Exercise description -> Reproduce the text of the items below word for word, and omit the pictures from your answer.

Information supplied ->
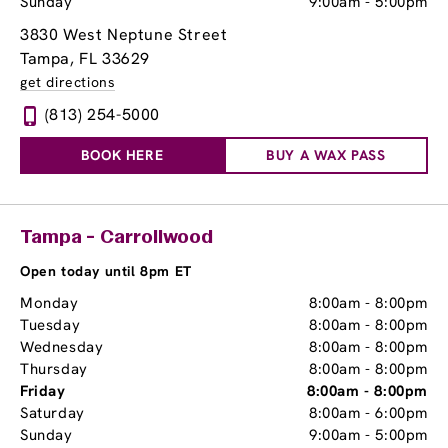
Sunday
9:00am
-
5:00pm
3830 West Neptune Street
Tampa, FL 33629
get directions
(813) 254-5000
BOOK HERE
BUY A WAX PASS
Tampa - Carrollwood
Open today until 8pm ET
Monday
8:00am
-
8:00pm
Tuesday
8:00am
-
8:00pm
Wednesday
8:00am
-
8:00pm
Thursday
8:00am
-
8:00pm
Friday
8:00am
-
8:00pm
Saturday
8:00am
-
6:00pm
Sunday
9:00am
-
5:00pm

Written answer ->
Sunday
9:00am
-
5:00pm
3830 West Neptune Street
Tampa, FL 33629
get directions
(813) 254-5000
BOOK HERE
BUY A WAX PASS
Tampa - Carrollwood
Open today until 8pm ET
Monday
8:00am
-
8:00pm
Tuesday
8:00am
-
8:00pm
Wednesday
8:00am
-
8:00pm
Thursday
8:00am
-
8:00pm
Friday
8:00am
-
8:00pm
Saturday
8:00am
-
6:00pm
Sunday
9:00am
-
5:00pm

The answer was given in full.